5.  Apply simple cost:benefit models for fiber-optic data acquisition in  specific well types.
6.  Build project plan outline for start-to-finish FO data acquisition system design, vendor and equipment selection, data management and interpretation.

  • What is Fiber-Optic Sensing (FOS): basic physics and engineering of the FOS system components: fibers, coatings, cabling, connectors optical fibers, sensor types, instrumentation.
  • Why we would want to use FOS: advantages and disadvantages vs. other sensing/monitoring technologies.
    • Single-point FO sensors: P, T, seismic/acoustic
    • Distributed FO sensing:  temperature (DTS), acoustics (DAS), strain (DSS)
  • Overview of the different applications
  • Survey of FOS system deployment methods
    • Permanently installed FOS
    • FO “logging” interventions & temporary installations
  • Data management and analysis/interpretation
  • Factors that influence FOS system selection
  • High-level screening of candidate wells and justification for installing FOS.
This course is designed for petroleum engineers and geoscienctists who want an understanding of how fiber-optic sensors work and how to use that knowledge to define where and how fiber-optic sensing can create value for specific well and reservoir types.

Dennis Dria

Background
Dennis Dria is president and petroleum technology advisor for Myden Energy Consulting, PLLC (2010-present). He has 39 years of experience in the oil & gas industry, including 9 years with the Standard Oil Company and 21 years with Shell, in a combination of upstream and downstream oil and gas R&D and E&P operating division positions. At the time he left Shell in 2010, he was a Staff Research Engineer working in the areas of fiber-optic technology development, fiber-optic data management and integration and technology implementation for well and reservoir monitoring. Prior to this he was Engineering Advisor for Shell’s Global Implementation Team for Reservoir Surveillance Technologies during which he identified appropriate in-well monitoring technologies for Shell "top 70" global development projects, resulting in field surveillance plans for more than 20 major E&P projects. He also was Shell’s Global Subject Matter Expert (SME) for Production Logging and Permanent Sensing and SME for Mud Logging, and had formation evaluation and well logging (open-hole and cased-hole) assignments that included planning, vendor selection, operations, interpretation and field studies.

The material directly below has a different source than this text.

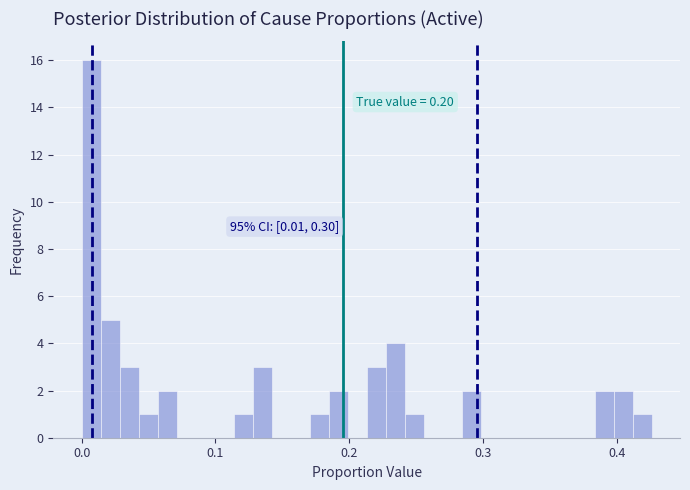

Around what value on the x-axis is the tallest bar? Give the approximate position of its centre, as read against the axis.

0.01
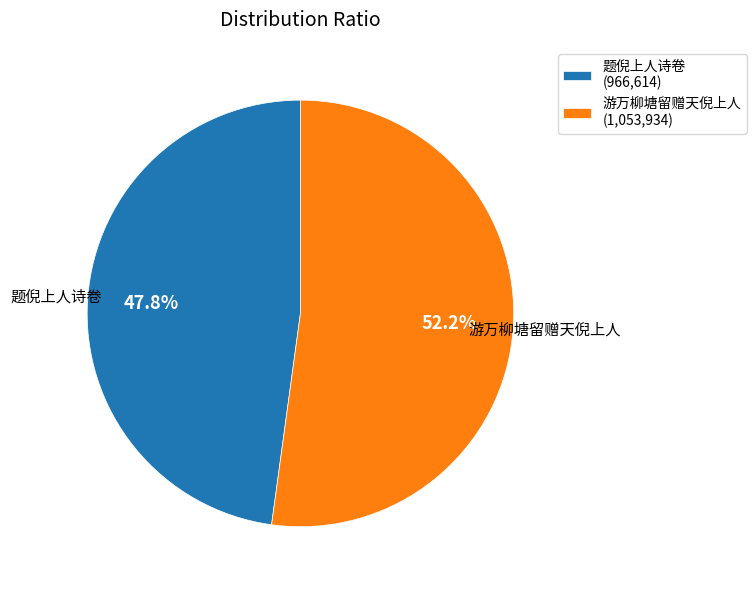

How many segments does this pie chart have?

2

Under Myden Energy Consulting, PLLC, Dennis advises clients on the "right-fit" technology to provide key data and information which result in actionable recommendations for appropriate implementation timing and methods, and assists in deployment, data management, information extraction and interpretation. He has completed consulting projects for more than 20 industry clients, including onshore unconventional gas and oil, deep-water dry tree and subsea wells/fields, and has developed and taught multiple fit-for-purpose short courses. Additionally, he has provided well logging/MWD vendor selection, job planning, and operational supervision for Midland Basin and Delaware Basin (Texas) unconventional field development.

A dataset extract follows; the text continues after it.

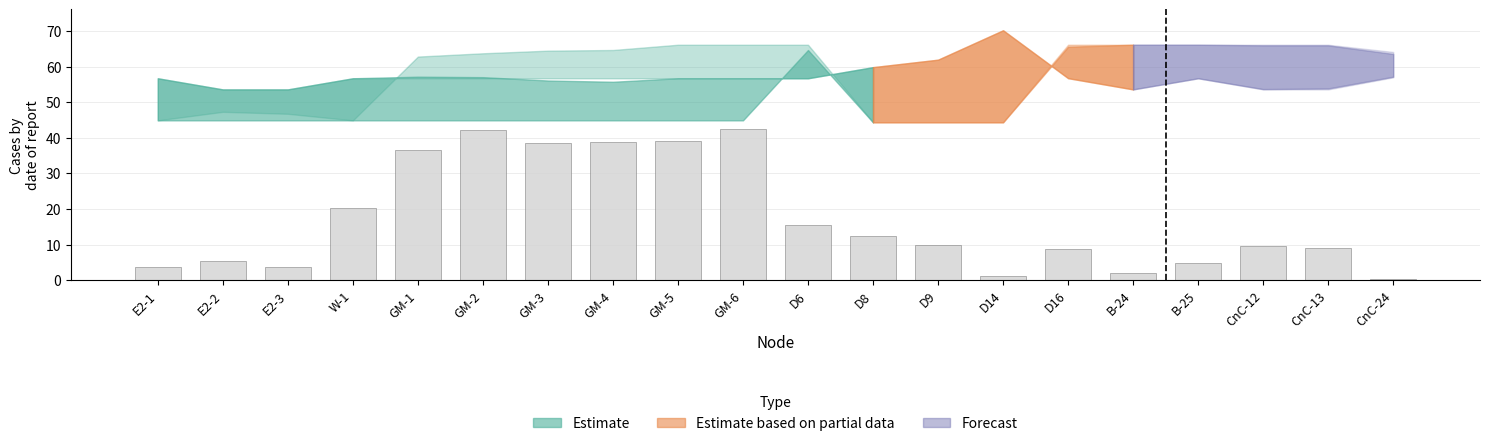

How many series are shown in this chart?

1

Affiliations and Accreditation

PhD The University of Texas at Austin - Petroleum Engineering

BS Ashland University - Physics and Mathematics

Courses Taught

N472: Reservoir Surveillance Technology and Impact on Completion Design in Horizontal Wells

N473: In-Well Fiber-Optic Sensing (2-Day)

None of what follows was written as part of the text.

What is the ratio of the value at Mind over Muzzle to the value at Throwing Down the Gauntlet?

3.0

N481: In-Well Fiber Optic Sensing (1-Day)

CEU: 0.7 Continuing Education Units
PDH: 7 Professional Development Hours
Certificate: Certificate Issued Upon Completion
RPS is accredited by the International Association for Continuing Education and Training (IACET) and is authorized to issue the IACET CEU. We comply with the ANSI/IACET Standard, which is recognised internationally as a standard of excellence in instructional practices.
We issue a Certificate of Attendance which verifies the number of training hours attended. Our courses are generally accepted by most professional licensing boards/associations towards continuing education credits. Please check with your licensing board to determine if the courses and certificate of attendance meet their specific criteria.